YOUR GOAL:
Repeat the data as given. Images do not go in the copy.

------------------------------

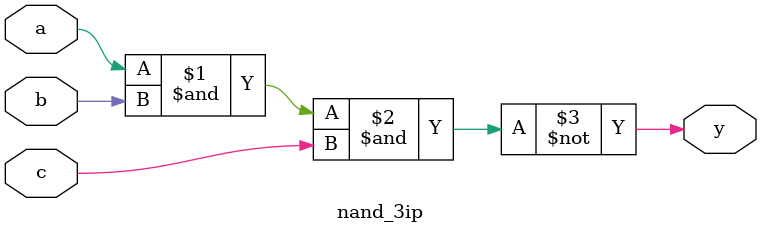
<source format=sv>
module nand_3ip(a,b,c,y);
  input wire a, b, c;
  output wire y;
  
  assign y = ~(a&b&c);
  
endmodule
</source>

------------------------------

SOLUTION FOR THIS EXERCISE:
<source format=sv>
module nand_3ip(a,b,c,y);
  input wire a, b, c;
  output wire y;
  
  assign y = ~(a&b&c);
  
endmodule
</source>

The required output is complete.